René Lalique, created glass jewelry in the 1920's and 30's. Gerard Sandoz came from a family of jewelers and began to design starkly geometric pieces for the Sandoz. His output is significant within the realms of the Art Deco period. Jean Despres, used industrial-design and the machine age aesthetic to produce jewellery that is interpreted as unwieldy and masculine, but which is suited to the Age of Jazz.
Art Deco Jewellery design influences come from the age of Egyptian Pharoahs, the Orient, Tribal Africa, Cubism, Futurism, the age of machines and graphic design.
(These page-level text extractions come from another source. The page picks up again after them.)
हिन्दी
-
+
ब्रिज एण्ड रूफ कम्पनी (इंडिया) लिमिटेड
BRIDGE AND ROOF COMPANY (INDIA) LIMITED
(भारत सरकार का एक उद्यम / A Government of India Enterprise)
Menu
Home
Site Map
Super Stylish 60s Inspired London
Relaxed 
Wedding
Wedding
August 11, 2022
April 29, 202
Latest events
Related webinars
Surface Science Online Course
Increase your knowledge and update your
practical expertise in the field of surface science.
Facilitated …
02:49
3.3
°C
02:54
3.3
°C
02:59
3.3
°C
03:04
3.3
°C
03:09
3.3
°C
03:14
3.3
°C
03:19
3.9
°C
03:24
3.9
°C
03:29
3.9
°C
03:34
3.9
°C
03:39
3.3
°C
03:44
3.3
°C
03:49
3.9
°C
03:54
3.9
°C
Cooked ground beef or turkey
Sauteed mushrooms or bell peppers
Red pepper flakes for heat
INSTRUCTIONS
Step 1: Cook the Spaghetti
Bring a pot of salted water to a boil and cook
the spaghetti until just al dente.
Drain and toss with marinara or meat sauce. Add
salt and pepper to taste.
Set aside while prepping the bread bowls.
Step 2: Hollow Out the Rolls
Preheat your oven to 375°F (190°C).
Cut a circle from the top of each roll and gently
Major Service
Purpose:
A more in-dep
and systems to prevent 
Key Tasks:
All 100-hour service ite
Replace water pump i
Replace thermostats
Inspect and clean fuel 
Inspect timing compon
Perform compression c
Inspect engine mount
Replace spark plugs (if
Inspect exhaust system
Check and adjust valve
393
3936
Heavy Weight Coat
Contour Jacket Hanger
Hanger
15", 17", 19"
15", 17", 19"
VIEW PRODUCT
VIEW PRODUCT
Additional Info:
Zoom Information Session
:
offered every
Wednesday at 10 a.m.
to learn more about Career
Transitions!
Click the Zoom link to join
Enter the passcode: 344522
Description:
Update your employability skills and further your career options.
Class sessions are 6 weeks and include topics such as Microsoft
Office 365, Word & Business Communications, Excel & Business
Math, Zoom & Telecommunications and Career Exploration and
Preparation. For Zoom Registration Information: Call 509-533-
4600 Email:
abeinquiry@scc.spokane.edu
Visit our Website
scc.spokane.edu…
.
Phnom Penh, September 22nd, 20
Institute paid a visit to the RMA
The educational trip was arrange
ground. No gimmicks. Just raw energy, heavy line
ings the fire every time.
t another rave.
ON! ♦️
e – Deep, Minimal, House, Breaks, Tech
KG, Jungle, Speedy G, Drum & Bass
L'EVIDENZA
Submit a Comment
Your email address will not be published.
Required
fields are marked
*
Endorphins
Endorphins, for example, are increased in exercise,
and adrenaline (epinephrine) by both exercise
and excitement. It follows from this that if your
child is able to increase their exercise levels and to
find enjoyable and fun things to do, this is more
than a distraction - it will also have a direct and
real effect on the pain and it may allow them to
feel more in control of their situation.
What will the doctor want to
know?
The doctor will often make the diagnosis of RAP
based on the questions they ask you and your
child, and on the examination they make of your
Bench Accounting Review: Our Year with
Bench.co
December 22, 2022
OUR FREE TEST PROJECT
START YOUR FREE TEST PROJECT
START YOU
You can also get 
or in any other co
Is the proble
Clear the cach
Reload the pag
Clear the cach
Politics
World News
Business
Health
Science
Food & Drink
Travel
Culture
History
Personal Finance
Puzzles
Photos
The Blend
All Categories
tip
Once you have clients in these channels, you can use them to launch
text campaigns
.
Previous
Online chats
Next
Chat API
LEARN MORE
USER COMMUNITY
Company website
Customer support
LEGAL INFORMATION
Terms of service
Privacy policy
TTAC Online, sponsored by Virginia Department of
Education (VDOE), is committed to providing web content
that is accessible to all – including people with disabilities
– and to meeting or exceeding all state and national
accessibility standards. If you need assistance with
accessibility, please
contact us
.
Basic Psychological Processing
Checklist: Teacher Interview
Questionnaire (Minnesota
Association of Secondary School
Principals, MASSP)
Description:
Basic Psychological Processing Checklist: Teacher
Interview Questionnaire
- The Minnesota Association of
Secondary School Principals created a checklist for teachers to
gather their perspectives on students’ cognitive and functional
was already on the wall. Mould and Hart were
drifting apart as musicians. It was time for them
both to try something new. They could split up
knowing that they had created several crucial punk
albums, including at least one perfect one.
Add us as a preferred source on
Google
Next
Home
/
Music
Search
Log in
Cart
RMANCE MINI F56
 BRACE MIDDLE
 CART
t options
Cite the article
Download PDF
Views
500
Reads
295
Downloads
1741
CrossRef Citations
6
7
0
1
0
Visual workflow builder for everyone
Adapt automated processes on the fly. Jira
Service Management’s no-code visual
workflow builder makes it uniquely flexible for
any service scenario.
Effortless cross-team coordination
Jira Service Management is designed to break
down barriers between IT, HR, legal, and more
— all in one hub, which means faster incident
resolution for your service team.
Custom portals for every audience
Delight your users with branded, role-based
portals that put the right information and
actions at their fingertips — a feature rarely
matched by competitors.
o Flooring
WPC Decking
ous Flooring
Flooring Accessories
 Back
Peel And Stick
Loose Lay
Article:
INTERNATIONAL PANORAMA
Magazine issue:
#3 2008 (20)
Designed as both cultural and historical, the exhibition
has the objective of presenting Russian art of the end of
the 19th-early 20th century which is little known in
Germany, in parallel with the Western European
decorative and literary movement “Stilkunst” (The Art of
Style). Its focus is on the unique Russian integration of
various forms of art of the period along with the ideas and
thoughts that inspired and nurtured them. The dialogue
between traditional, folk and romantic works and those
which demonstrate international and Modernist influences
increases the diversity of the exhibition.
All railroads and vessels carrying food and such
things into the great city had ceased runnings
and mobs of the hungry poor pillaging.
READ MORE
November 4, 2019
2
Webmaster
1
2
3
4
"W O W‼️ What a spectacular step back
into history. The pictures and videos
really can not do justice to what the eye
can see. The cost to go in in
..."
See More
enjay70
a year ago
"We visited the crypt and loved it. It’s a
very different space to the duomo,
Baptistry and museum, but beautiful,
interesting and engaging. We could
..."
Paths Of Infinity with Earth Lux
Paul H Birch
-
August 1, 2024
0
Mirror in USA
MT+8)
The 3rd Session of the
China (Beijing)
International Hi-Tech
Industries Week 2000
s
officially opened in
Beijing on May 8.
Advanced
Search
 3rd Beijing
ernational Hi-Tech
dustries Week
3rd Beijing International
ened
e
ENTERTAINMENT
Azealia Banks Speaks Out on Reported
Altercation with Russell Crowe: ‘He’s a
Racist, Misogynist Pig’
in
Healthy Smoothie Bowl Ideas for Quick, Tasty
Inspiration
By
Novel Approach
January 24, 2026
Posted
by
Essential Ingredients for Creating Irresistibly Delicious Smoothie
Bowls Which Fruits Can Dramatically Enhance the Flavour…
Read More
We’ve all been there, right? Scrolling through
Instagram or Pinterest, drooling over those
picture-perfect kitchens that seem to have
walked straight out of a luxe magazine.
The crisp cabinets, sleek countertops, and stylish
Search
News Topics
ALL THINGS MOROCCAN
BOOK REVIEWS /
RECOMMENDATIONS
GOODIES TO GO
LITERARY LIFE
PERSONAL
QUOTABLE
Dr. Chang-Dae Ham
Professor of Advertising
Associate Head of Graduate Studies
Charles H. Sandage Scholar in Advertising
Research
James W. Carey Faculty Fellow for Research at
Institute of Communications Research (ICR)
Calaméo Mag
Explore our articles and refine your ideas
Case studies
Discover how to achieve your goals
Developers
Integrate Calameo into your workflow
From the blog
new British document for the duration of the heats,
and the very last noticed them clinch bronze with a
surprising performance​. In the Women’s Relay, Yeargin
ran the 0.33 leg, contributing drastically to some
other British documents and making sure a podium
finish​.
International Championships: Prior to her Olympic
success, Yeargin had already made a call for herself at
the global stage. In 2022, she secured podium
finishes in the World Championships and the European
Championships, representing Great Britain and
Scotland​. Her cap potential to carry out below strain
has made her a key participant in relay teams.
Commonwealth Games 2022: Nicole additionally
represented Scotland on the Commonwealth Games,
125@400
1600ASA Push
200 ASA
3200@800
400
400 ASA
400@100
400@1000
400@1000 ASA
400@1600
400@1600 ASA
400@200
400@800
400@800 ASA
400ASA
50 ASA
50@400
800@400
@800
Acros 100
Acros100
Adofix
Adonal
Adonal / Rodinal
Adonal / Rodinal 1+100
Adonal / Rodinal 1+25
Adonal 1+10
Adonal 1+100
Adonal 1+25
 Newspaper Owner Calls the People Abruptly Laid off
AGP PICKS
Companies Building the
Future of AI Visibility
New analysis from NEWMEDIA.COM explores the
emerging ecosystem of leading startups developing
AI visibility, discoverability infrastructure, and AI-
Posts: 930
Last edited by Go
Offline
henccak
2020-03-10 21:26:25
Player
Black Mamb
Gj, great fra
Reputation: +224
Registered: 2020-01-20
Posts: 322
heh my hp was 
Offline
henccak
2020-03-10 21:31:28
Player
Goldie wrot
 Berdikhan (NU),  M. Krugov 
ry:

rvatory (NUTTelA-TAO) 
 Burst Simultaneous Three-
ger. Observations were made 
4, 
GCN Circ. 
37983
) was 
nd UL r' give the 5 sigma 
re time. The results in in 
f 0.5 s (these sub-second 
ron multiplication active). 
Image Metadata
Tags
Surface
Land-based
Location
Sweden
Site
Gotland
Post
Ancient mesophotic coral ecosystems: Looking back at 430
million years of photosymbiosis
Fans and collectors of Art Deco Jewellery display a love of clean lines, bold colours and sophisticated design.
The ever popular art deco style is an architectural and decorative-arts style, popular from 1910 to 1940.
Art deco is characterised by highly stylised natural and geometric forms and ornaments, which are usually very symmetrical. Art Deco themes were often classical motifs reduced to geometric stylisations.
Art Deco glass uses geometric patterns, bold colours, exuberant, sometimes stylised, female figures, and animal motifs. Major designers of Art Deco glass were Rene Lalique, Maurice Marinot, Daum Freres, Marius Sabino, Etling, Schneider, Gabriel Argy-Rousseau, and Francois Decorchemont.